1. First-time home buyers.
The typical first-time FHA home loan applicant is young and in the early phases of their careers, and they may still have student loans and other debt. An FHA home mortgage often costs less and is more lenient to indiscretions with credit and payments. FHA home loans don’t require a big down payment at the closing time, which can be appealing. The FHA mortgage requires a low 3.5% down payment, and that money can come from a variety of sources including HUD down payment assistance grants. Closing costs can be finically hard for people to bring to the table. Typical closing costs for FHA home loans are around 2% or 3% of the total mortgage. FHA mortgage terms may allow you to build in closing costs into your mortgage.
2. Borrowers with lower or no credit scores who can’t qualify for Conventional loans.
FHA loan guidelines do not require a minimum credit score. Borrowers can be approved with little or no credit history, as long as there is no negative credit history on their report. For those that have credit, you need only one year of clean credit history.
3. Borrowers who can’t put down 5% minimum downpayment.
FHA loans require the lowest down payments. Traditional loans require a minimum of between 5%- 10% down while FHA requires as little as 3% down. Low down payments allow people to buy homes and start building equity faster.
4. Clients with higher debt to income ratios and can’t qualify with conventional.
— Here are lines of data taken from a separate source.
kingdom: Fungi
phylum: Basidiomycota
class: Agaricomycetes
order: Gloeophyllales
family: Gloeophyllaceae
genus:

You can qualify with a higher total monthly debt for an FHA loan than you can for a conventional loan. Conventional loans allow for a new house payment of 28% of your monthly gross, or pre-tax income while FHA loans allow 29%. Your total monthly debt, including car payments, credit card payments and installment loans must stay under 36% of your monthly income for a conventional loan, while FHA loan guidelines allow up to 41%, allowing more people to qualify.